Fineberg, Joshua
Empreintes, Veils, and Shards
Musikalische Wertung: 1
Technische Wertung: 4
Repertoirewert: 5
Booklet: 2
Gesamtwertung: 2
Die Musik von Joshua Fineberg kennzeichnet verschiedene Gesichtspunkte, die charakteristisch sind für eine Generation junger Komponisten, die in den letzten zehn bis 15 Jahren auf sich aufmerksam gemacht haben. Sie rekonstruieren verschiedene Modelle modernistischer Ausdrucksweisen, die das 20. Jahrhundert zur Verfügung, an seinem Ende jedoch in Frage gestellt hat. Da diese grundsätzliche Infragestellung, mit der sich dann die so genannte Postmoderne befasst hat, verklungen ist, kommt es nun zu einer unvermittelten, häufig geschichtslosen Wiedereinführung von Stilismen und Ausdrucksweisen, die man manchmal nur als eine überwundene Konvention erleben kann.

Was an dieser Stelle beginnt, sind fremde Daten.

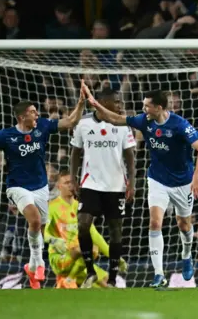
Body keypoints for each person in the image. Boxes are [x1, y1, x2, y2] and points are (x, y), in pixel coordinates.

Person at [0, 81, 89, 289]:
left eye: (37, 112)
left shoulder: (43, 127)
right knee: (35, 220)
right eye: (33, 112)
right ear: (22, 117)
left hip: (40, 187)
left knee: (39, 226)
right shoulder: (6, 135)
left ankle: (32, 265)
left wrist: (81, 102)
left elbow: (71, 121)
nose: (37, 115)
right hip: (17, 186)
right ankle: (38, 262)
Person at [90, 90, 198, 288]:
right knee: (155, 223)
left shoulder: (179, 125)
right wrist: (96, 104)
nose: (144, 109)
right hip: (157, 180)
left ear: (159, 108)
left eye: (147, 105)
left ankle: (186, 255)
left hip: (183, 182)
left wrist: (196, 177)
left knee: (184, 225)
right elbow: (118, 119)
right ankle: (158, 274)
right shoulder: (144, 120)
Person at [70, 88, 136, 288]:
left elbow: (130, 157)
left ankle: (114, 277)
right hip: (90, 184)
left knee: (116, 230)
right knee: (83, 224)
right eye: (116, 101)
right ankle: (90, 272)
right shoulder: (83, 123)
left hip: (116, 185)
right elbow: (75, 152)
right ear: (104, 102)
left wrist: (131, 182)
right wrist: (74, 179)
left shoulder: (124, 125)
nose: (120, 105)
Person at [45, 170, 126, 289]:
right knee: (90, 249)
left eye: (72, 182)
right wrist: (54, 241)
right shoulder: (52, 207)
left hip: (80, 261)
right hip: (60, 257)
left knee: (106, 284)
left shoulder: (80, 206)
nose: (70, 185)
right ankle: (70, 278)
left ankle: (68, 281)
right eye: (66, 183)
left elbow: (95, 235)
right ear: (59, 186)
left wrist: (114, 256)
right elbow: (44, 232)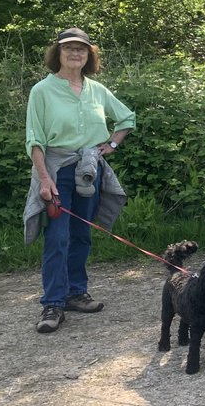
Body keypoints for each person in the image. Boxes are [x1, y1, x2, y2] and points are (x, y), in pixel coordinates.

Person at [25, 28, 135, 333]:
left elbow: (127, 118)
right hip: (57, 171)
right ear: (57, 53)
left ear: (89, 55)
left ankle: (76, 293)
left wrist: (111, 144)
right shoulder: (42, 91)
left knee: (82, 235)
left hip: (90, 170)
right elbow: (34, 139)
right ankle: (53, 303)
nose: (75, 53)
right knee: (58, 237)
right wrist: (44, 178)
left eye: (81, 49)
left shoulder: (97, 90)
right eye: (69, 48)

So lässt bereits die Komposition Empreintes aus dem Jahr 1995 für 15 Instrumentalisten und Live-Elektronik die Klangsprache der Spektralmusik aufscheinen, die sich in den 1970er Jahren des vergangenen Jahrhunderts in Paris im Umfeld des Ensembles LItinéraire herausbildete, das insbesondere differenzierte Klangqualitäten wie Obertöne im Rahmen einer atonal und seriell geprägten Musik erforschte und ausformulierte, anknüpfend an Komponisten wie Olivier Messiaen oder Giacinto Scelsi.

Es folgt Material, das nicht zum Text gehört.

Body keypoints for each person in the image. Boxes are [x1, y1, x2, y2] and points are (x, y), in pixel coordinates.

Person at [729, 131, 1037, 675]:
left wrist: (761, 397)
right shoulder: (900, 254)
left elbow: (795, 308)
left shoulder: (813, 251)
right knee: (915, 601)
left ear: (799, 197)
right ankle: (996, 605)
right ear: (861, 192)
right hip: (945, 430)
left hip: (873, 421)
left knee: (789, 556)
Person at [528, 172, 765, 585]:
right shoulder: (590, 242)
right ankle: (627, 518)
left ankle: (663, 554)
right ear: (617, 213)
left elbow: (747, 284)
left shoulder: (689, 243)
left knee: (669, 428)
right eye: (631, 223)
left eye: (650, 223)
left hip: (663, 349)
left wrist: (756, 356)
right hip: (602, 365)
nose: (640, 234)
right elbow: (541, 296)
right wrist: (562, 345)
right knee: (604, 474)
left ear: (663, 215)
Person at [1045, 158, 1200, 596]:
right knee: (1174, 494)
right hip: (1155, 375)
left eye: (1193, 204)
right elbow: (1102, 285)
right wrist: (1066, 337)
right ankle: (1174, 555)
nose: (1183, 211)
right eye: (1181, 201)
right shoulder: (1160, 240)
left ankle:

Der 1969 in Boston geborene Fineberg wurde wesentlich durch sein Studium bei dem Spektralisten Tristan Murail geprägt. Empreintes verwirklicht ein algorithmisch geordnetes, komplexes Frequenz-Spektrum, ermüdet jedoch durch seine konventionellen Spannungsverläufe und enthält Klangflächen, die manchmal selbst an Werke wie Daphnis et Chloé von Maurice Ravel (komponiert 1909-12) erinnern. Den unermüdlichen Zusammenballungen und Ausbrüchen folgen neblig verschleierte Klangstrecken und vice versa.
Auch das Klavierstück Veils von 2001 wird von geheimnisvoll scheinenden, an Skrjabins Mystizismus
gemahnenden Akkordschichtungen getragen. Eine gemildert dissonante Träumerei entspinnt sich, welche die Grenzen zur Klangverliebtheit deutlich überschreitet. Das Werk soll dem Komponisten zufolge Bezüge zum tibetanischen Buddhismus aufweisen. Ob aus der subjektiven dramatischen Exponiertheit des Stücks wirklich eine Verbindung zu einer ernsthaften spirituellen Disziplin abzulesen ist, erscheint fraglich.

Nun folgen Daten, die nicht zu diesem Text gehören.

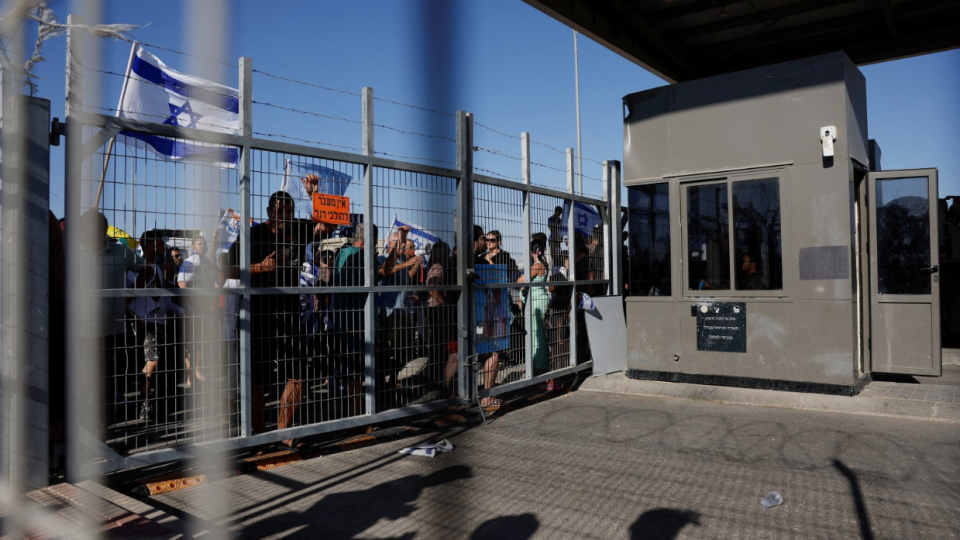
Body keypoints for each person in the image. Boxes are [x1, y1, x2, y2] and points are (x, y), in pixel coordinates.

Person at [229, 189, 332, 449]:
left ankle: (282, 432)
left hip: (289, 313)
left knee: (299, 374)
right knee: (257, 378)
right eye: (280, 211)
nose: (285, 216)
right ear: (269, 212)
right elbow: (225, 267)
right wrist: (258, 268)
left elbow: (328, 224)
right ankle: (260, 435)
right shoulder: (253, 235)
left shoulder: (298, 230)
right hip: (258, 313)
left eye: (289, 211)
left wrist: (315, 194)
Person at [77, 210, 146, 429]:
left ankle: (102, 428)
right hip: (80, 331)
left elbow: (145, 268)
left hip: (112, 331)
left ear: (102, 230)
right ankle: (80, 426)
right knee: (81, 381)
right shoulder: (74, 252)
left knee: (106, 381)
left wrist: (131, 294)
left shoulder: (120, 251)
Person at [330, 222, 406, 417]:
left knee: (351, 371)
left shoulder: (342, 254)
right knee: (361, 372)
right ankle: (361, 416)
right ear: (370, 239)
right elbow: (385, 271)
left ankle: (357, 413)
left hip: (342, 322)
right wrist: (397, 244)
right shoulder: (364, 257)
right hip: (359, 324)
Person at [130, 230, 184, 421]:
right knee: (152, 362)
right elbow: (132, 297)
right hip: (149, 324)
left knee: (154, 362)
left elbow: (164, 301)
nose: (164, 247)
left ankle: (148, 401)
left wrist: (184, 312)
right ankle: (144, 403)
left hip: (159, 323)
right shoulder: (147, 269)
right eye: (161, 243)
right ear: (151, 245)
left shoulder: (157, 269)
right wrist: (142, 319)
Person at [377, 234, 422, 406]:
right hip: (389, 312)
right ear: (392, 244)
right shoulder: (383, 258)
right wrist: (406, 263)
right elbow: (386, 271)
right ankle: (383, 385)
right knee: (386, 353)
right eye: (402, 244)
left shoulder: (403, 260)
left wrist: (414, 266)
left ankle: (392, 381)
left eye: (406, 246)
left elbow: (406, 279)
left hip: (404, 311)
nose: (405, 248)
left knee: (404, 351)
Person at [476, 229, 518, 407]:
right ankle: (486, 393)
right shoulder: (480, 258)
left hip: (500, 306)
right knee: (488, 351)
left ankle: (487, 393)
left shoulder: (505, 257)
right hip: (483, 308)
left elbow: (515, 276)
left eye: (492, 240)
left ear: (499, 241)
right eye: (486, 240)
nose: (488, 243)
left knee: (495, 350)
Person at [443, 225, 485, 397]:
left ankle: (457, 394)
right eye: (482, 238)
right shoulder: (474, 263)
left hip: (457, 315)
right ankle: (456, 396)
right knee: (458, 356)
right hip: (464, 317)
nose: (484, 242)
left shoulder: (452, 261)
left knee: (456, 356)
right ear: (474, 242)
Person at [178, 235, 218, 388]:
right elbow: (182, 284)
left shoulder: (207, 262)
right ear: (193, 247)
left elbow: (215, 283)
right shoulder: (188, 263)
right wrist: (191, 303)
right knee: (190, 343)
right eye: (200, 243)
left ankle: (197, 371)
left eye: (205, 243)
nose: (203, 246)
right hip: (192, 309)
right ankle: (190, 377)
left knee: (201, 341)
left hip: (205, 309)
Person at [518, 239, 550, 374]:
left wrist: (522, 277)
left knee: (537, 334)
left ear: (532, 251)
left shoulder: (537, 266)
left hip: (537, 301)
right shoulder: (541, 264)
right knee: (537, 333)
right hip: (537, 299)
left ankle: (540, 364)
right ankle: (538, 362)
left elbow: (521, 280)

Auch die Komposition Shards, ein Trio für Flöten, Klarinetten und Cello, setzt hochtrabende Bezüge, diesmal zu Scherben aus Tongefäßen des alten Ägypten. Die enigmatische Aura antiker Fragmente wird in einer Komposition beschworen, die (wen wundert es?) kurze instrumentale Abschnitte neben- und übereinandersetzt und diese sonoristisch ausgestaltet. Noch mehr in Szene setzt sich der Werktitel The Texture of Time für Flöte und Live-Elektronik aus dem Jahr 2006, eine beschwörend-geheimnisvolle Atmosphäre suggerierend, die die mehrheitlich langgezogenen Klänge des Instruments mit verhaltenen elektronischen Wellen zusammenbringt.